Немного спустя, задыхаясь от жары рядом с нею в закрытом экипаже, он чувствовал, что не в силах вынести суровой действительности, врывающейся в окошко. Море выглядело пепельным, старинные дворцы маркизов, казалось, вот-вот падут под натиском нищих, и невозможно было учуять жаркого аромата жасминов в трупном зловонии сточных канав. Все предстало гораздо меньшим, чем было, когда он уезжал, гораздо беднее и мрачнее, а по захламленным улицам шныряло столько голодных крыс, что лошади испуганно шарахались. На долгом пути от порта до дома, пролегавшем через квартал Вице-королей, ничто не показалось ему достойным его ностальгических страданий. Подавленный, он отвернулся от матери, чтобы она не заметила его немых слез.
Старинный дворец маркиза Касальдуэро, родовое гнездо семейства Урбино де ла Калье, не принадлежал к числу тех, что горделиво возносились среди всеобщего разрушения.

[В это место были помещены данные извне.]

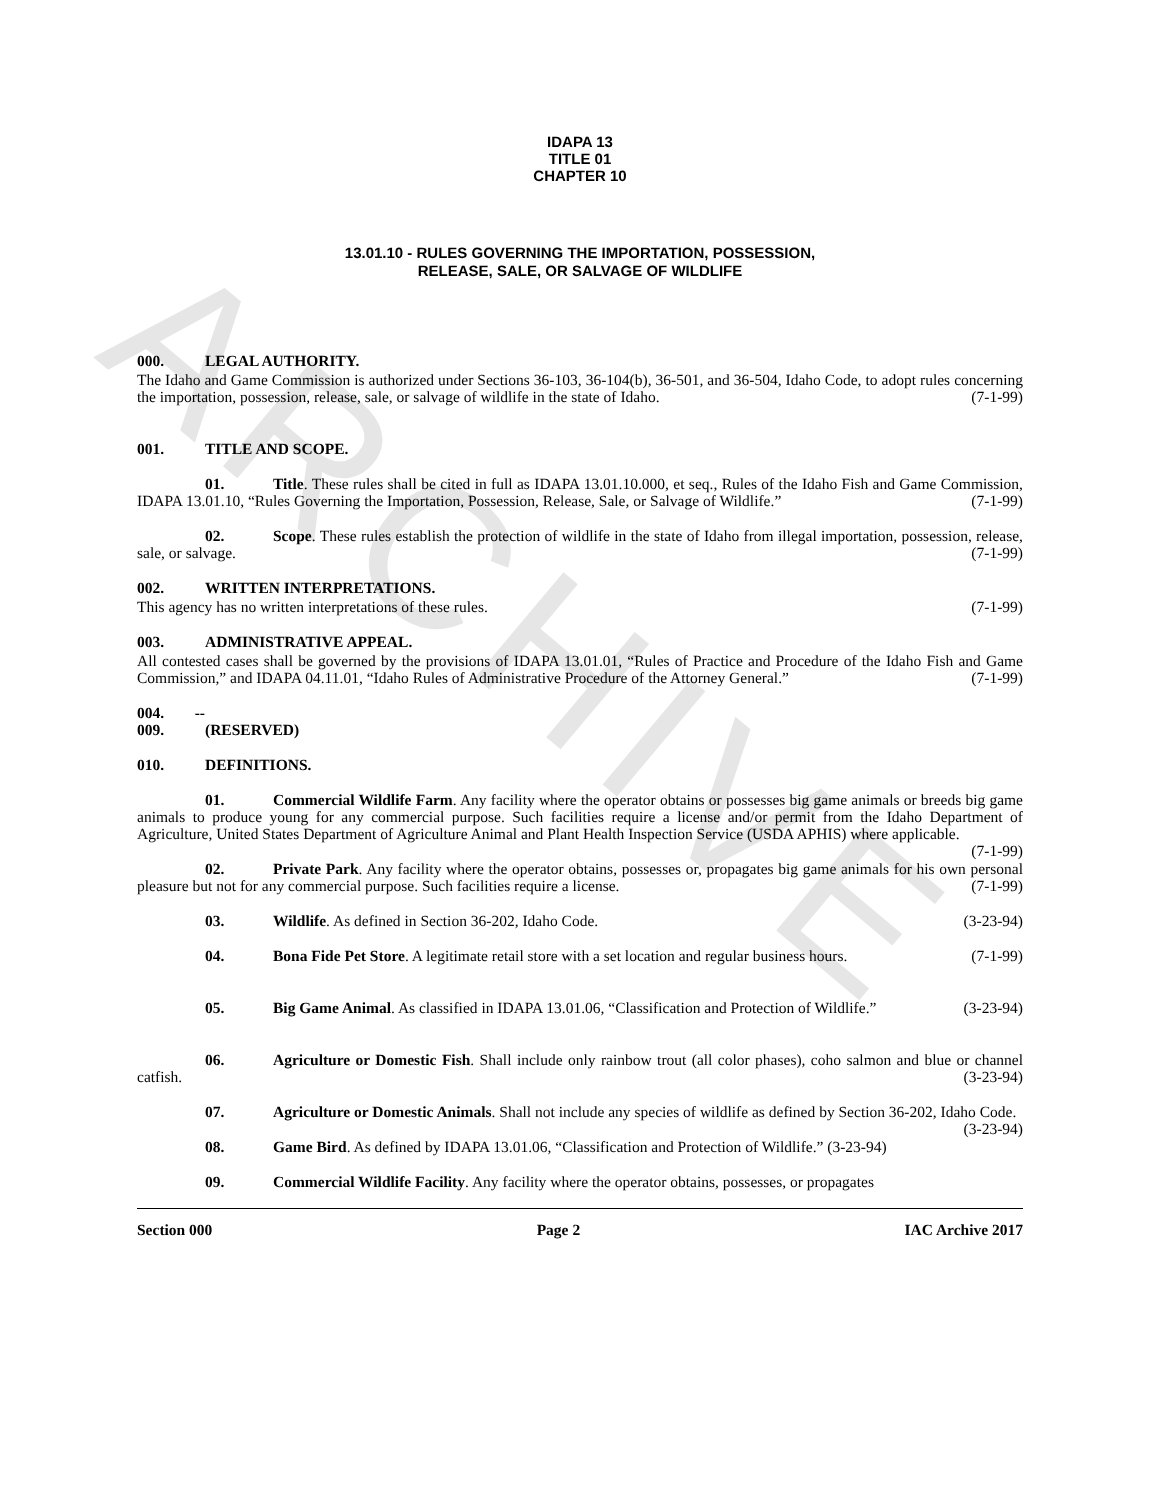ARCHIVE
IDAPA 13
TITLE 01
CHAPTER 10
13.01.10 - RULES GOVERNING THE IMPORTATION, POSSESSION,
RELEASE, SALE, OR SALVAGE OF WILDLIFE
000. LEGAL AUTHORITY.
The Idaho and Game Commission is authorized under Sections 36-103, 36-104(b), 36-501, and 36-504, Idaho Code, to adopt rules concerning the importation, possession, release, sale, or salvage of wildlife in the state of Idaho. (7-1-99)
001. TITLE AND SCOPE.
01. Title. These rules shall be cited in full as IDAPA 13.01.10.000, et seq., Rules of the Idaho Fish and Game Commission, IDAPA 13.01.10, “Rules Governing the Importation, Possession, Release, Sale, or Salvage of Wildlife.” (7-1-99)
02. Scope. These rules establish the protection of wildlife in the state of Idaho from illegal importation, possession, release, sale, or salvage. (7-1-99)
002. WRITTEN INTERPRETATIONS.
This agency has no written interpretations of these rules. (7-1-99)
003. ADMINISTRATIVE APPEAL.
All contested cases shall be governed by the provisions of IDAPA 13.01.01, “Rules of Practice and Procedure of the Idaho Fish and Game Commission,” and IDAPA 04.11.01, “Idaho Rules of Administrative Procedure of the Attorney General.” (7-1-99)
004. -- 009. (RESERVED)
010. DEFINITIONS.
01. Commercial Wildlife Farm. Any facility where the operator obtains or possesses big game animals or breeds big game animals to produce young for any commercial purpose. Such facilities require a license and/or permit from the Idaho Department of Agriculture, United States Department of Agriculture Animal and Plant Health Inspection Service (USDA APHIS) where applicable. (7-1-99)
02. Private Park. Any facility where the operator obtains, possesses or, propagates big game animals for his own personal pleasure but not for any commercial purpose. Such facilities require a license. (7-1-99)
03. Wildlife. As defined in Section 36-202, Idaho Code. (3-23-94)
04. Bona Fide Pet Store. A legitimate retail store with a set location and regular business hours. (7-1-99)
05. Big Game Animal. As classified in IDAPA 13.01.06, “Classification and Protection of Wildlife.” (3-23-94)
06. Agriculture or Domestic Fish. Shall include only rainbow trout (all color phases), coho salmon and blue or channel catfish. (3-23-94)
07. Agriculture or Domestic Animals. Shall not include any species of wildlife as defined by Section 36-202, Idaho Code. (3-23-94)
08. Game Bird. As defined by IDAPA 13.01.06, “Classification and Protection of Wildlife.” (3-23-94)
09. Commercial Wildlife Facility. Any facility where the operator obtains, possesses, or propagates
Section 000 Page 2 IAC Archive 2017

Доктор Хувеналь Урбино сразу понял это, и сердце его застонало от печали, едва он ступил в темную прихожую и увидел фонтанчик во дворе, где сновали игуаны, куст без цветов и обнаружил, что на широкой лестнице с медными перилами, которая вела в главные покои, недостает многих мраморных плит, а оставшиеся — побиты. Его отец, врач, гораздо более самоотверженный, нежели выдающийся, умер во время эпидемии азиатской холеры шесть лет назад, и вместе с ним умер дух этого дома. Две сестры, вопреки их естественной прелести и природной жизнерадостности, были обречены на монастырь.